Passage for review Block Start

The Rev. Canon David Roseberry planted Christ Church in his living room in 1985 when Plano was one of Dallas' more distant suburbs. The church grew alongside the surrounding suburbs and at one point was the largest parish in the Episcopal Church. In 2006, Christ Church purchased its property and disassociated from the Dallas diocese and was temporarily overseen by Bill Godfrey, the Anglican Church of South America bishop of Peru. In 2007, Christ Church joined the Anglican Mission in America, which became a founding member of the Anglican Church in North America. Christ Church hosted the investiture of Archbishop Robert Duncan in 2009. Roseberry led the Anglican 1K church planting initiative on behalf of the province.

Passage for review Block End

• Task instructions:
Reproduce the passage on Christ Church in Plano word for word, starting at "The Rev. Canon" and ending at "of the province.".

Supplied entries Block Start

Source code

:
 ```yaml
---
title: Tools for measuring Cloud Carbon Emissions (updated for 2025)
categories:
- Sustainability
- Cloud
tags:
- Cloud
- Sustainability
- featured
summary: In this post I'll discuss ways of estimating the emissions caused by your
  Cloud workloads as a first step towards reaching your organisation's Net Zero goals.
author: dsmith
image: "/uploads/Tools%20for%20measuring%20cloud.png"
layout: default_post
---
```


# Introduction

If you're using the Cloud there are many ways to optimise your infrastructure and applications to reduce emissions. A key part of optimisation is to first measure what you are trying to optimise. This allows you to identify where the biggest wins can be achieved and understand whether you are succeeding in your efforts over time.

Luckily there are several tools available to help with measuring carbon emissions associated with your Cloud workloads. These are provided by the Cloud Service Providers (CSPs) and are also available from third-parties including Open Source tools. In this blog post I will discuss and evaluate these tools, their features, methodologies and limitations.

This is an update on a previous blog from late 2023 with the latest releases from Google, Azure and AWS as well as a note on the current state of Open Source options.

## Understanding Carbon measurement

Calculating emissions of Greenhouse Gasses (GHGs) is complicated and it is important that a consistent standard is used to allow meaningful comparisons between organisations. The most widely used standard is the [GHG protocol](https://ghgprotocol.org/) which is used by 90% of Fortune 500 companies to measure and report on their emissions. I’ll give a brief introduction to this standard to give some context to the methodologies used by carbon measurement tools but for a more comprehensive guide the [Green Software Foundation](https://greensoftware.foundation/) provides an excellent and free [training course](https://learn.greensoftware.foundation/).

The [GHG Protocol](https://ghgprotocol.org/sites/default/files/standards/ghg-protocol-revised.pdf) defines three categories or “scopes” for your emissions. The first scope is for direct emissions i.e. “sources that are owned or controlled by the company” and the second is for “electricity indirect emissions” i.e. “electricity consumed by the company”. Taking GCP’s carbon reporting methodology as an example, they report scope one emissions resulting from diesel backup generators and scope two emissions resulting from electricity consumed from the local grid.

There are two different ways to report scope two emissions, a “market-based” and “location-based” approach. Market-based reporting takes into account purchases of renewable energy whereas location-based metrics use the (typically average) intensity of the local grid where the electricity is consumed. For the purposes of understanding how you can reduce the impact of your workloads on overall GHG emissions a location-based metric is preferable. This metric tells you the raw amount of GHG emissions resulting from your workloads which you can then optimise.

Supplied entries Block End

• Problem solution:
The Rev. Canon David Roseberry planted Christ Church in his living room in 1985 when Plano was one of Dallas' more distant suburbs. The church grew alongside the surrounding suburbs and at one point was the largest parish in the Episcopal Church. In 2006, Christ Church purchased its property and disassociated from the Dallas diocese and was temporarily overseen by Bill Godfrey, the Anglican Church of South America bishop of Peru. In 2007, Christ Church joined the Anglican Mission in America, which became a founding member of the Anglican Church in North America. Christ Church hosted the investiture of Archbishop Robert Duncan in 2009. Roseberry led the Anglican 1K church planting initiative on behalf of the province.